U.S. Senator Joe Manchin said he enjoyed having Jones as a friend.

“Charlie was a regular Renaissance man, and his zest for innovation never waned throughout his long life – a World War II Veteran, a legendary businessman, coal miner, farmer, riverboat captain, and a servant of the community who was adored by all. His influence and legacy will remain in our hearts and in the hearts of countless West Virginians forever,” Manchin said in a statement.

U.S. Senator Shelley Moore Capito tweeted about the death.

“So sad to hear of the passing of Charlie Jones, a veteran, Distinguished West Virginian, National Rivers Hall of Fame Achievement Award Winner, riverman, husband, father, and my friend. 101 years of giving for others,” Capito said.

Jones spent many years on the Yeager Airport Board. Carper remembers Jones speaking out for the airport when there were efforts to close it and establish a regional airport between Charleston and Huntington.
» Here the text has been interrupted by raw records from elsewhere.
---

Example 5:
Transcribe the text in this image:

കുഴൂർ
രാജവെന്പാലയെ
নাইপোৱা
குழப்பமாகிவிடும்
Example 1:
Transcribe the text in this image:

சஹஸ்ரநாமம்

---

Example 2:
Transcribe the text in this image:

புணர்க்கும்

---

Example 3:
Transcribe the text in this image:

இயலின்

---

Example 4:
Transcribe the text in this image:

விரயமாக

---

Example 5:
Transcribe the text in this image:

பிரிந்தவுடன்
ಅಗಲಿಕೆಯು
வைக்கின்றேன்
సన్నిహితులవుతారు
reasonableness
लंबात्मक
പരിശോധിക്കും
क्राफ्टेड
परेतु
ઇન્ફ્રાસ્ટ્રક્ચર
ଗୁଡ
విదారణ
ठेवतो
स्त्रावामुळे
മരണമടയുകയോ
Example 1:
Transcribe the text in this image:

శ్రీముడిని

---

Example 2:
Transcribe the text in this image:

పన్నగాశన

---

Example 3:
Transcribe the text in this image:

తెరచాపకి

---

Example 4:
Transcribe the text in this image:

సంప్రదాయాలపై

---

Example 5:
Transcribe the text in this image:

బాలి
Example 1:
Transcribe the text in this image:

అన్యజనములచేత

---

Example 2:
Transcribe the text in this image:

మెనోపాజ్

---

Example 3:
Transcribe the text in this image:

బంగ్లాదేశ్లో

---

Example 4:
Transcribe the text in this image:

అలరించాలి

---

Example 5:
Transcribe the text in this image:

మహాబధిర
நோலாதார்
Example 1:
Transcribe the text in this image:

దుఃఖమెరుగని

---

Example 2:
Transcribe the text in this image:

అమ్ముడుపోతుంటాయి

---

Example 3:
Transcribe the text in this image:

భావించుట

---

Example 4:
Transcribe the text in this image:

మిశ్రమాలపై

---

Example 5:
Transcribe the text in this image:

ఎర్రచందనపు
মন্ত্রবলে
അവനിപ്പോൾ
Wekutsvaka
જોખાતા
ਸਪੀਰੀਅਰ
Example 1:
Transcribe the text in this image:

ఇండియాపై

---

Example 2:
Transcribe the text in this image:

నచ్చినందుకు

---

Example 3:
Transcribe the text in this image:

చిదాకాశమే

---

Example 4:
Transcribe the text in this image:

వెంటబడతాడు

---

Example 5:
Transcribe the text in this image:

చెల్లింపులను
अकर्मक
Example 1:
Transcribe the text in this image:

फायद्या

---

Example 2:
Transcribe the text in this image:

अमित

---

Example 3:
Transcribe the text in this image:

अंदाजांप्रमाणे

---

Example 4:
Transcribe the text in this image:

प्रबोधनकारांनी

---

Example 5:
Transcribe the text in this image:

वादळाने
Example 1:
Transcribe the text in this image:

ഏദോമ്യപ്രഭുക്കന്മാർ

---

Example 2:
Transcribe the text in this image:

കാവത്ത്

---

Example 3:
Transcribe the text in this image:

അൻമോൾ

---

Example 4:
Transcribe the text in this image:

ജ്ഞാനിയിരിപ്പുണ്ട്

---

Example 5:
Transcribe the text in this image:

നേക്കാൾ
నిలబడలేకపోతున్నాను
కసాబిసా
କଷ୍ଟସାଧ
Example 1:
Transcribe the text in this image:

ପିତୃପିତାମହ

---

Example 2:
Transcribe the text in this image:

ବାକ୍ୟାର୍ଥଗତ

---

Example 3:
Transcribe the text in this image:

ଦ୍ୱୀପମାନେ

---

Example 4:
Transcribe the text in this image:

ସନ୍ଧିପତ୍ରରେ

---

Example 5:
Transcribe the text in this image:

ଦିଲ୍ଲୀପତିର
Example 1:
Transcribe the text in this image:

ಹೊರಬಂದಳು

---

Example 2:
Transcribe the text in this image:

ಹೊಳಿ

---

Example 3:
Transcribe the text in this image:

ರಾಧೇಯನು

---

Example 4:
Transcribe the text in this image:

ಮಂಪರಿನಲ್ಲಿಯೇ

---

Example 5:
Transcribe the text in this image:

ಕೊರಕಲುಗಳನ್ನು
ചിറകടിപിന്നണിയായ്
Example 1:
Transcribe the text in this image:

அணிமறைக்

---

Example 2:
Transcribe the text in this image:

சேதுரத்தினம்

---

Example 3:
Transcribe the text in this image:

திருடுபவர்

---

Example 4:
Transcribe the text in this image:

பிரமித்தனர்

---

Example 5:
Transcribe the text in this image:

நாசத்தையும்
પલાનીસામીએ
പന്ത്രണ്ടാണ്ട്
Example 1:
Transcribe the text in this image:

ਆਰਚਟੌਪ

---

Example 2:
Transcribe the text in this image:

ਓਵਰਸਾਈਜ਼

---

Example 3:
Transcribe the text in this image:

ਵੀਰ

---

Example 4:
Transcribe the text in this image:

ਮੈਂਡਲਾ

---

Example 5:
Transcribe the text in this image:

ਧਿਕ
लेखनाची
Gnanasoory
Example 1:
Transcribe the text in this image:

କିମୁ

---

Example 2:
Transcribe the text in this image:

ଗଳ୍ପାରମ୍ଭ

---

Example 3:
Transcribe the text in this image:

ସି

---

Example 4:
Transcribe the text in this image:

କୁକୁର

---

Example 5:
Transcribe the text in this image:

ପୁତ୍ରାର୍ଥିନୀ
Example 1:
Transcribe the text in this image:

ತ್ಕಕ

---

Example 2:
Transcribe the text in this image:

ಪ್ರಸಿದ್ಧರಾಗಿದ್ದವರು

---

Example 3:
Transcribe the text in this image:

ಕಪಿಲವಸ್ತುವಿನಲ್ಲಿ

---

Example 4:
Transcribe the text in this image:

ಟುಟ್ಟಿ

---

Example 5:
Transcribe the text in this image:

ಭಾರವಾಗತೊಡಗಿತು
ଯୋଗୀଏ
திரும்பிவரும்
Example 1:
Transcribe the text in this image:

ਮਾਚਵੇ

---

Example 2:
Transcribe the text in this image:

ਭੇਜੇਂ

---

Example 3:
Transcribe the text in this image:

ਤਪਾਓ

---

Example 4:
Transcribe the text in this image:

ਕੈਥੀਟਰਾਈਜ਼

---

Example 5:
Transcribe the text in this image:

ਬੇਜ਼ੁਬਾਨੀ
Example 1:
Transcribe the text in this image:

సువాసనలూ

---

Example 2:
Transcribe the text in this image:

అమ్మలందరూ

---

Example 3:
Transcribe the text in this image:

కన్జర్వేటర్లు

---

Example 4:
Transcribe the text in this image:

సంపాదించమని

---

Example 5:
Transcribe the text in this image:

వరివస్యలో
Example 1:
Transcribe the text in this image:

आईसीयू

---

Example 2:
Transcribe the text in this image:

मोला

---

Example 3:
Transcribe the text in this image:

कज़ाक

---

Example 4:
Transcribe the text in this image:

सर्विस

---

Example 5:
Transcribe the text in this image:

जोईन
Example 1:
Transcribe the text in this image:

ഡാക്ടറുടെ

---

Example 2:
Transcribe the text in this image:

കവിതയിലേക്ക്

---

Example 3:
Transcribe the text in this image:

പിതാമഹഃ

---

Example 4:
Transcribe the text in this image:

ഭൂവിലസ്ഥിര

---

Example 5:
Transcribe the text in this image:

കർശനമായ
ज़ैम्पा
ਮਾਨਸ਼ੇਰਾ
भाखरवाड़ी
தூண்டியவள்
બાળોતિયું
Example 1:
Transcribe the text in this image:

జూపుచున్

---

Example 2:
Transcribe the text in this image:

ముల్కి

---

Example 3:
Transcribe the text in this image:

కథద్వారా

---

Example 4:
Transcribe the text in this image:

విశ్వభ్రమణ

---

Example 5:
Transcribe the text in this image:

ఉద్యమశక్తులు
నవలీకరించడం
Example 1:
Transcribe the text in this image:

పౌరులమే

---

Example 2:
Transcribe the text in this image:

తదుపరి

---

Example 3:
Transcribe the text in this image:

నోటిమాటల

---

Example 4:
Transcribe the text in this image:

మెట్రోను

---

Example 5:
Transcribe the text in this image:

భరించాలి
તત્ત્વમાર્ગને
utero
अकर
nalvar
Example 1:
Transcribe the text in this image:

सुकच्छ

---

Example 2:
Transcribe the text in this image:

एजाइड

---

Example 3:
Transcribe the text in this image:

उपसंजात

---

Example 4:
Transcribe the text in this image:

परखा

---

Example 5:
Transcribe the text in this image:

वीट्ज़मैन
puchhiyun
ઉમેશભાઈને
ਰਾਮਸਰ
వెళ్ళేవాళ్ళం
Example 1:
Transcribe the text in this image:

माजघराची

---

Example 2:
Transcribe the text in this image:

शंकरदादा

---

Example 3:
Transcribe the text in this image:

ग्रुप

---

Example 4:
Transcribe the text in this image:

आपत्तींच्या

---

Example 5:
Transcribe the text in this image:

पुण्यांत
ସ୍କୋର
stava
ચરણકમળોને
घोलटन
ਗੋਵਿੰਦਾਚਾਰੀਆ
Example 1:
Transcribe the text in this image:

“Charlie Jones stood up and was counted,” Carper said. “His business depended on some of these folks but Mr. Jones loved the airport, loved the transportation and he could see beyond the political reckoning of some people and he did what was right.”

At a party for his 100th birthday back on June 4, 2018 a pair of proclamations were read praising Jones for his work for making the state’s waterways more navigable. He was asked how he felt about the big celebration of his birthday and he said, “I’ll be here the next day.” Reports indicated Jones did report to Port Amherst for work on June 5.

Carper said Jones’ work ethic was unmatched.

“He would do any job that he could possibly ask someone else to do—he would do it first. He was the first one to get to work and the last one to leave,” Carper said. “He had a vision. He could see things. He was so successful,” Carper said.

According to a 2009 story in Waterways Journal, Jones was involved in many industry groups including The American Waterways Operators, Ohio Valley Improvement Association, DINAMO, Sons & Daughters of Pioneer Rivermen and the Seamen’s Church Institute, from which he received the Lifetime Achievement Award in 2003. In 2001, Jones received the National Rivers Hall of Fame Achievement Award. He also served as chairman for three years of the Inland Waterways User Board and was given chairman emeritus status. In 2008 he received the Distinguished West Virginian Award and induction into the Coal Mining Hall of Fame. Also active in his community, he is scheduled to receive the “Spirit of the Valley” award August 12, presented annually by the YMCA of Kanawha Valley, for his long support of the organization’s youth programs. Jones holds a Master of Towing Vessels, Western Rivers, license issued by the U.S. Coast Guard.

That same article asked Jones what he wanted written on his gravestone.

“Have a lovely day. I’ll see you in the morning,” Jones said.